Cath Kidston founded her eponymous store in 1993 in London’s Holland Park, now the brand known for its ‘modern vintage’ prints has more than 160 stores worldwide, including in Europe in the UK, Spain, France and Ireland, as well as in Asia in China, Japan, South Korea, Taiwan, Thailand, Hong Kong, Indonesia, Malaysia and Singapore. It is the brands popularity abroad especially in Japan, where the brand already has more than 30 stores that has helped make the brand attractive to investors.
Baring Asia buys Cath Kidston stake
Dar Chen, managing director at Baring Asia, said: “Cath Kidston is an established and profitable brand and, with strong underlying trends in consumer demand across Asia, we look forward to further developing the brand across the region.
“We believe that cross border transactions of this nature will increasingly enable Baring Asia to demonstrate the value that our pan-Asia network and hands-on operational experience can bring to Western corporations looking to develop their business in the region.”
Christopher Parkin, managing director at TA Associates, added: “We have enjoyed partnering with Cath Kidston over the past four years and assisting with their international growth.
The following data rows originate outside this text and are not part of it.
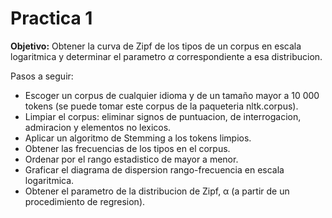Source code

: # Practica 1

**Objetivo:** Obtener la curva de Zipf de los tipos de un corpus en escala logaritmica y determinar el parametro $\alpha$ correspondiente a esa distribucion.

Pasos a seguir:

- Escoger un corpus de cualquier idioma y de un tamaño mayor a 10 000 tokens (se puede tomar este corpus de la paqueteria nltk.corpus).
- Limpiar el corpus: eliminar signos de puntuacion, de interrogacion, admiracion y elementos no lexicos.
- Aplicar un algoritmo de Stemming a los tokens limpios.
- Obtener las frecuencias de los tipos en el corpus.
- Ordenar por el rango estadistico de mayor a menor.
- Graficar el diagrama de dispersion rango-frecuencia en escala logaritmica.
- Obtener el parametro de la distribucion de Zipf, α (a partir de un procedimiento de regresion).

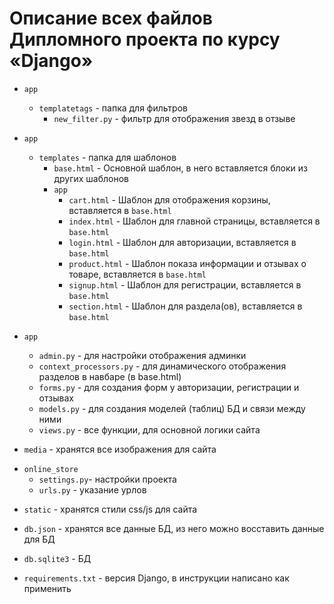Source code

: # Описание всех файлов Дипломного проекта по курсу «Django»

- `app`
    - `templatetags` - папка для фильтров
        - `new_filter.py` - фильтр для отображения звезд в отзыве


- `app`
    - `templates` - папка для шаблонов
        - `base.html` - Основной шаблон, в него вставляется блоки из других шаблонов
        - `app`
            - `cart.html` - Шаблон для отображения корзины, вставляется в `base.html`
            - `index.html` - Шаблон для главной страницы, вставляется в `base.html`
            - `login.html` - Шаблон для авторизации, вставляется в `base.html`
            - `product.html` - Шаблон показа информации и отзывах о товаре, вставляется в `base.html`
            - `signup.html` - Шаблон для регистрации, вставляется в `base.html`
            - `section.html` - Шаблон для раздела(ов), вставляется в `base.html`


- `app`
    - `admin.py` - для настройки отображения админки
    - `context_processors.py` - для динамического отображения разделов в навбаре (в base.html)
    - `forms.py` - для создания форм у авторизации, регистрации и отзывах
    - `models.py` - для создания моделей (таблиц) БД и связи между ними
    - `views.py` - все функции, для основной логики сайта


* `media` - хранятся все изображения для сайта 


- `online_store`
    - `settings.py`- настройки проекта
    - `urls.py` - указание урлов


* `static` - хранятся стили css/js для сайта

* `db.json` - хранятся все данные БД, из него можно восставить данные для БД

* `db.sqlite3` - БД

* `requirements.txt` - версия Django, в инструкции написано как применить
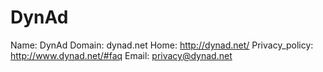 
# DynAd

Name: DynAd
Domain: dynad.net
Home: http://dynad.net/
Privacy_policy: http://www.dynad.net/#faq
Email: privacy@dynad.net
We welcome Baring Asia as a new investor and look forward to working closely with them and management as Cath Kidston continues its international expansion.”
On the back of its 20th anniversary year the retailer has seen growth across the board, in the year ended March 30, 2014 group sales increased 10 percent to 116 million pounds with EBITDA rising 19 percent to 25 million pounds, while international retail sales increased 37 percent to 46 million pounds.